Scientists at the John Innes Centre have developed a variety of wheat that contains high levels of iron.
White flour made from the engineered wheat contains twice the typical amount of iron, something that cannot be achieved by normal breeding.
The amounts of iron are significantly higher than commercially grown varieties of wheat, and could alleviate problems of iron deficiency in people around the world.
Dr James Connorton, working with Dr Janneke Balk and Dr Cristobal Uauy, used the recently published wheat genome to locate two genes that were responsible for transport of iron.

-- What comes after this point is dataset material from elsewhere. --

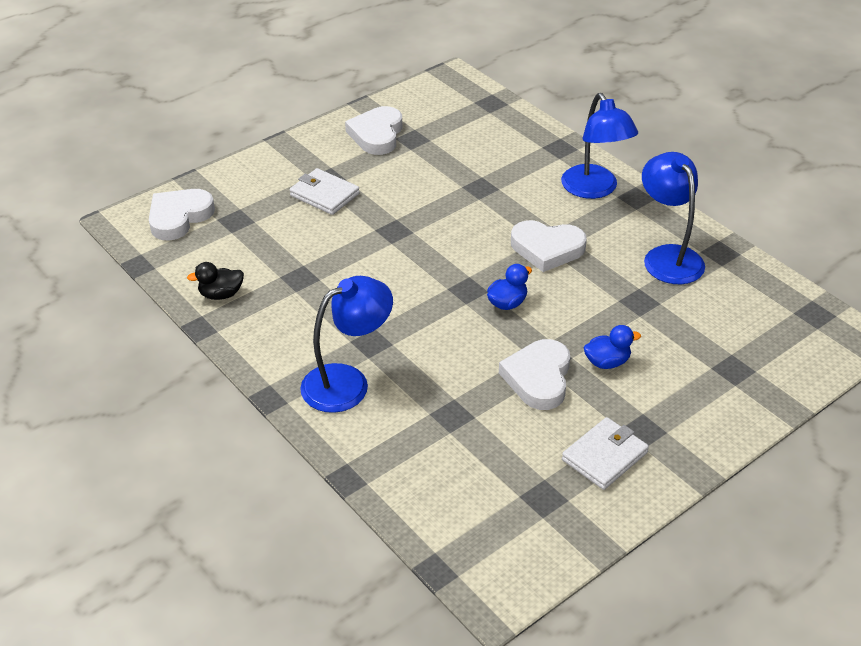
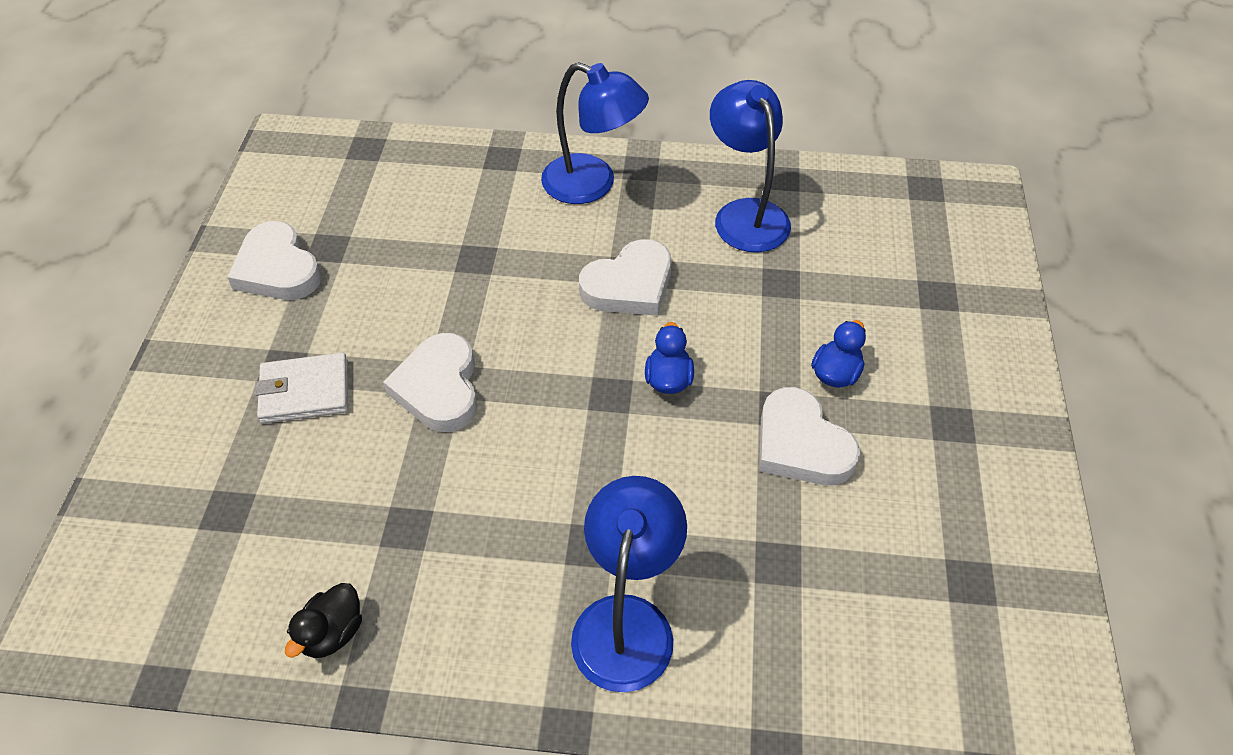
camera: 45 degrees left, 10 degrees up
white heart [149,189,215,241] -> white heart moved to [383,333,478,432]
white wallet [562,417,649,490] -> none
blue lamp [642,152,705,284] -> blue lamp turned 45 degrees clockwise [710,80,791,252]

They then used one of these genes to direct more iron into the endosperm, the part of the grain from which white flour is milled.

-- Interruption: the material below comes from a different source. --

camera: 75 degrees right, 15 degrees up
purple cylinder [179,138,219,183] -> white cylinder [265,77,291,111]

Dr Balk commented on the impact of this research; “This breakthrough means that higher levels of iron from the wheat itself could replace added iron in everyday items such as white flour and breakfast cereals, helping the estimated 1 billion people that suffer from iron deficiency worldwide.”
Biofortification is the process by which the nutritional quality of the edible parts of the plant is improved by enhancing the levels of a desired vitamin or mineral, in this case iron. For diets that are low in meat, seeds such as wheat and rice are a major source of this essential nutrient.

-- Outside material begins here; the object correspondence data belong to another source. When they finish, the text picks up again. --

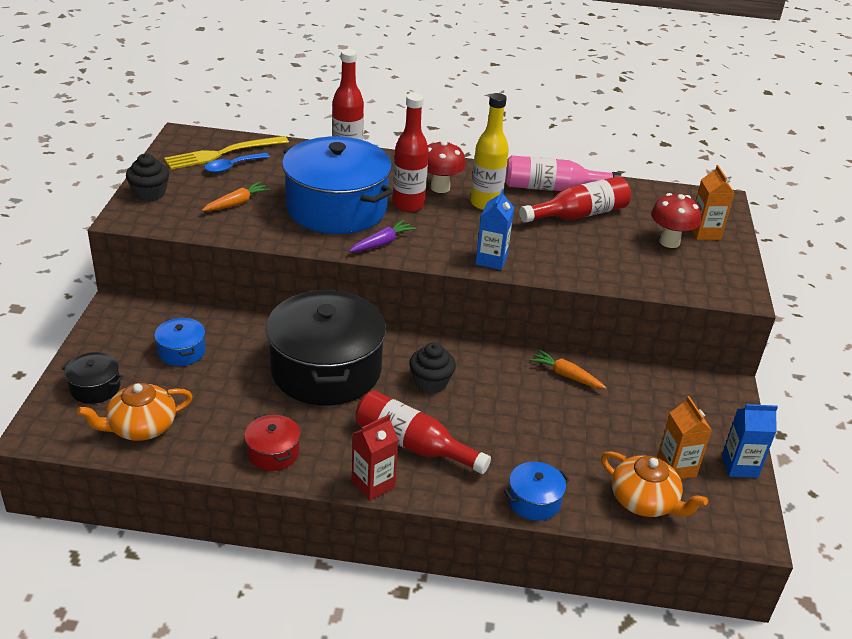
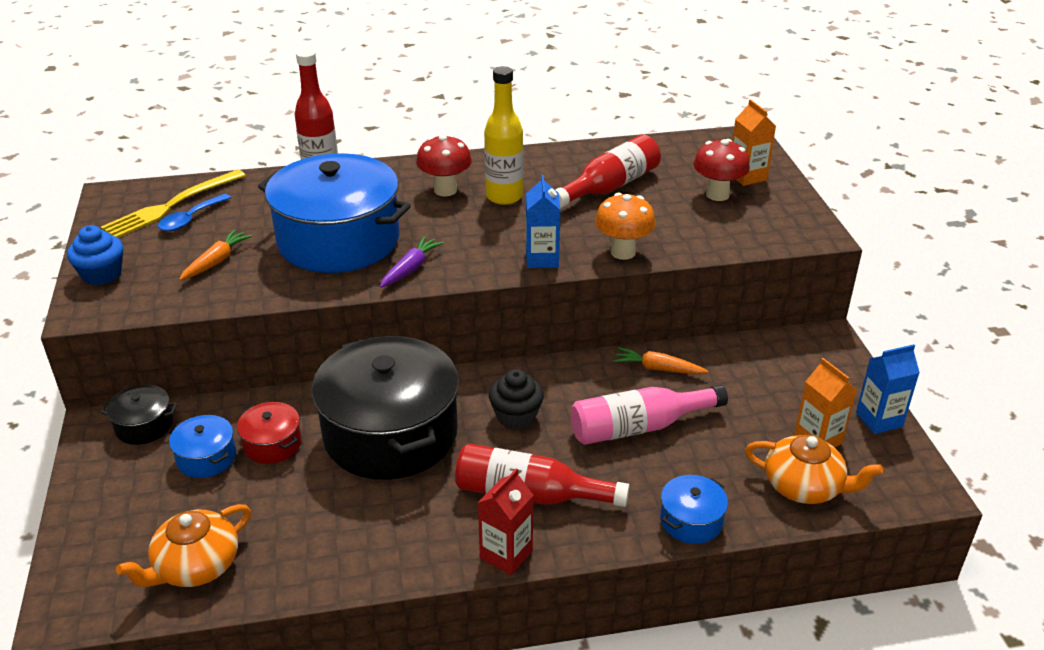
camera: 15 degrees left, 0 degrees up
black pot [62,352,124,404] -> black pot moved to [101,384,177,445]
black cupcake [126,154,169,202] -> blue cupcake [67,225,123,285]
red pot [244,414,300,471] -> red pot moved to [237,402,301,464]
red bottle [393,93,429,212] -> none
pink bottle [505,155,621,191] -> pink bottle moved to [571,385,728,445]
none -> orange mushroom [595,193,655,260]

Naturally occurring in wheat, iron is largely found in the outer parts of the grain, the aleurone layer and the seed coat. Unfortunately, these parts of the grain are removed during production of white flour, resulting in low levels of iron in the final product.
The endosperm is the inner starchy part of the grain used to make flour. It has very little iron naturally, so white flour made from commercial wheat varieties also contains low levels of iron. With the help of the BRACT Crop Transformation platform the team engineered the wheat so that the endosperm accumulated more iron.
By understanding the mechanisms of iron uptake into the endosperm of the plant, breeders can look at ways of incorporating this knowledge into wheat breeding programmes and work to produce wheat that gives white flour with enhanced iron content.
Iron uptake and transport within plants is highly regulated because, even though iron is essential for plant growth, it is toxic for the plant at high concentrations. Biofortification of the cereal grain therefore requires that the plant accumulates higher concentrations of iron in the relevant tissues without any negative impacts, particularly upon yield or plant health. Plants in this study showed little difference in plant growth and grain yield.
Flours produced from modern wheat varieties contain low levels of iron and in many countries, including the UK, there is a legal requirement to increase the iron content of wheat. Currently this is done by adding iron-containing chemicals to improve the iron concentration and help to reduce iron deficiency.
This research forms part of a wider BBSRC funded programme of research at the John Innes Centre, “Molecules from Nature”, which aims to identify beneficial traits and markers in plants and microbes for use by industry.